- Extract to read -
--*--
Marketers are also stretching "energy" to mean healthy, non-stimulant foods, such as berries or flaxseed, that supposedly give your body or brain a boost. And they're pushing sugar for its energy rush.
By that definition, of course, all food is energy food. And no one would need this stuff if they just got enough sleep and exercised a little.
"Of course, that's the solution, but most people don't want to do that," said Krista Faron, a senior analyst for Mintel International Group Ltd., a market-research company in Chicago. Instead, she said, you will see the word energy slapped on many more foods.
The trend of energy claims moving beyond drinks and energy bars into everything from dairy products to chocolate in this country has accelerated in the last year.
The attraction is obvious enough. "People are busy. People are stressed. They're tired," Faron said.
Plus, makers of energy drinks have done a fine job of marketing products - at premium prices - to young people who like "extreme" consumption, she said. In a Mintel survey released in July, more than a third of teenagers and 15 percent of adults said they drank energy drinks. Mintel estimates sales at $4.8 billion this year.
Daniel Monti, director of the Jefferson-Myrna Brind Center of Integrative Medicine at Thomas Jefferson University, is concerned. "What we're doing is we're using these products as a replacement for good nutrients and adequate sleep," he said.
Staying hyped on stimulants all day stresses a body and disrupts sleep, he said. "We are never giving our bodies a chance to rejuvenate and revitalize."
Stimulants such as caffeine activate our sympathetic nervous system, the fight or flight mechanism that helped primitive humans flee saber-toothed tigers. It does heighten awareness, but too much of that can make people feel tense and anxious, Monti said.
He recommends no more than 200 mg of caffeine a day. A cup of coffee has 80 to 100 mg.
--*--
- What is being asked -
Reproduce the article on energy-food marketing in full, word for word. The entries after the article on energy-food marketing can be set aside.
--*--
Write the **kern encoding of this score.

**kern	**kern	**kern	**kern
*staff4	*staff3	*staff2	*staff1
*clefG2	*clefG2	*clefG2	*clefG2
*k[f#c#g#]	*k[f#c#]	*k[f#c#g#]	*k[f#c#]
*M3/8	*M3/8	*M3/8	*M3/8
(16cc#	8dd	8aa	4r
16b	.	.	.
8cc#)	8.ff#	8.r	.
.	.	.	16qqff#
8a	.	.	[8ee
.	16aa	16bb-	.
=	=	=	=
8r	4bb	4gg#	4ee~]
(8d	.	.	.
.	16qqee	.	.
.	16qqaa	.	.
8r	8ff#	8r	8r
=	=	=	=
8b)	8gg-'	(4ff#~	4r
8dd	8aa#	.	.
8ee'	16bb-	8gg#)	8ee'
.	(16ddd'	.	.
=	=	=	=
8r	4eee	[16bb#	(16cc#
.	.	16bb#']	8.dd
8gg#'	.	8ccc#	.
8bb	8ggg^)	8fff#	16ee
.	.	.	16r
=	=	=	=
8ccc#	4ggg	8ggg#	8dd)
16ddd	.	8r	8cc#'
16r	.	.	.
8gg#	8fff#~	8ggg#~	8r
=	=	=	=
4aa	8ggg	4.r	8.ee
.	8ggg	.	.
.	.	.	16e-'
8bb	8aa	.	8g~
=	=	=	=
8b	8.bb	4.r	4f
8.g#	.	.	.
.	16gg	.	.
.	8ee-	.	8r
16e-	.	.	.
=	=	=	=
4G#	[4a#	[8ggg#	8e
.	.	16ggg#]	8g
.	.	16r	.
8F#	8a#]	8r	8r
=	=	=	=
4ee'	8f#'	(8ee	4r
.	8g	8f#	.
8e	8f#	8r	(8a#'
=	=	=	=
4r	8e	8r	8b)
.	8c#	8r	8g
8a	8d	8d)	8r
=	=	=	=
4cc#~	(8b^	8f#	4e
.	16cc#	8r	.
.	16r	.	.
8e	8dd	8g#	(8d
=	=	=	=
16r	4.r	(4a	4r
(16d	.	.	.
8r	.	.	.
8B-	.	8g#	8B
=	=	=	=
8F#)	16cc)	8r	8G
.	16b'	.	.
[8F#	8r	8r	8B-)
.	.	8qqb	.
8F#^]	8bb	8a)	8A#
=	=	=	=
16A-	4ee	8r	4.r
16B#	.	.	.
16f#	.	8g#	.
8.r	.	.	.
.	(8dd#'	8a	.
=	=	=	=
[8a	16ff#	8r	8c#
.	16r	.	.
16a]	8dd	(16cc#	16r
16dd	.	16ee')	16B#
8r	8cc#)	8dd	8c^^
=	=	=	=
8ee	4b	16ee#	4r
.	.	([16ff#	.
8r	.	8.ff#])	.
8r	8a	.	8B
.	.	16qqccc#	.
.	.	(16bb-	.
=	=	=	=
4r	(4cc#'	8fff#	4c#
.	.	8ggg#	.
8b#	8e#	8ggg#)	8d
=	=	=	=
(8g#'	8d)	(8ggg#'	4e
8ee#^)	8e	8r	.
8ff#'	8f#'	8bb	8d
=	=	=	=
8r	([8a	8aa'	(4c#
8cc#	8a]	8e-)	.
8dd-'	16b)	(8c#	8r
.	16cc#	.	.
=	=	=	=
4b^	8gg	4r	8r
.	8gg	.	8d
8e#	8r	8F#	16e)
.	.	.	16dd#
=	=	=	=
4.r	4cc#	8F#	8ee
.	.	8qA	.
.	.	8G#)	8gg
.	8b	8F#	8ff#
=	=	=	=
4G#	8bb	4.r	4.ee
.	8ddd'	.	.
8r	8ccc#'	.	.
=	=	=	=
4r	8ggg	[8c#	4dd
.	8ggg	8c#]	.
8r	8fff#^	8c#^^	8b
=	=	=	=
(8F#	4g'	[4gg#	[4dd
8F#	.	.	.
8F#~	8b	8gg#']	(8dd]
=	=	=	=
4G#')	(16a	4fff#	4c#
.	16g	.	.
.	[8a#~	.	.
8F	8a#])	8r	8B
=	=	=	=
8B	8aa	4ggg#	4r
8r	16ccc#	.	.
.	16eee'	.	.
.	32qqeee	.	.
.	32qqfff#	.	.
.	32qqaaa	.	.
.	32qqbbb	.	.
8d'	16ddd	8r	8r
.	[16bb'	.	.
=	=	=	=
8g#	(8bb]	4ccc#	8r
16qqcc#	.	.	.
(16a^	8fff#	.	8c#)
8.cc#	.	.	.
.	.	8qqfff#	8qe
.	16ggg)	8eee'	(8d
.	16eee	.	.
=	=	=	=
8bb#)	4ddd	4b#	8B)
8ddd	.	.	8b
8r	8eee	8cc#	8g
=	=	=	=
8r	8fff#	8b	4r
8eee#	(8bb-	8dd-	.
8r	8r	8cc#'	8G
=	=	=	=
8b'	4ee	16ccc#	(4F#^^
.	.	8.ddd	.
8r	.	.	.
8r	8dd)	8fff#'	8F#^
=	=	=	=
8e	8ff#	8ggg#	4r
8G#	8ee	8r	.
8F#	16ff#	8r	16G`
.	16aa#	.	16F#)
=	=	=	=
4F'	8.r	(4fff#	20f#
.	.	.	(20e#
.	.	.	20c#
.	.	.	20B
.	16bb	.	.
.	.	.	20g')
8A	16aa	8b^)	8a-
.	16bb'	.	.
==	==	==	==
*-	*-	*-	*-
--*--
- Written response -
Marketers are also stretching "energy" to mean healthy, non-stimulant foods, such as berries or flaxseed, that supposedly give your body or brain a boost. And they're pushing sugar for its energy rush.
By that definition, of course, all food is energy food. And no one would need this stuff if they just got enough sleep and exercised a little.
"Of course, that's the solution, but most people don't want to do that," said Krista Faron, a senior analyst for Mintel International Group Ltd., a market-research company in Chicago. Instead, she said, you will see the word energy slapped on many more foods.
The trend of energy claims moving beyond drinks and energy bars into everything from dairy products to chocolate in this country has accelerated in the last year.
The attraction is obvious enough. "People are busy. People are stressed. They're tired," Faron said.
Plus, makers of energy drinks have done a fine job of marketing products - at premium prices - to young people who like "extreme" consumption, she said. In a Mintel survey released in July, more than a third of teenagers and 15 percent of adults said they drank energy drinks. Mintel estimates sales at $4.8 billion this year.
Daniel Monti, director of the Jefferson-Myrna Brind Center of Integrative Medicine at Thomas Jefferson University, is concerned. "What we're doing is we're using these products as a replacement for good nutrients and adequate sleep," he said.
Staying hyped on stimulants all day stresses a body and disrupts sleep, he said. "We are never giving our bodies a chance to rejuvenate and revitalize."
Stimulants such as caffeine activate our sympathetic nervous system, the fight or flight mechanism that helped primitive humans flee saber-toothed tigers. It does heighten awareness, but too much of that can make people feel tense and anxious, Monti said.
He recommends no more than 200 mg of caffeine a day. A cup of coffee has 80 to 100 mg.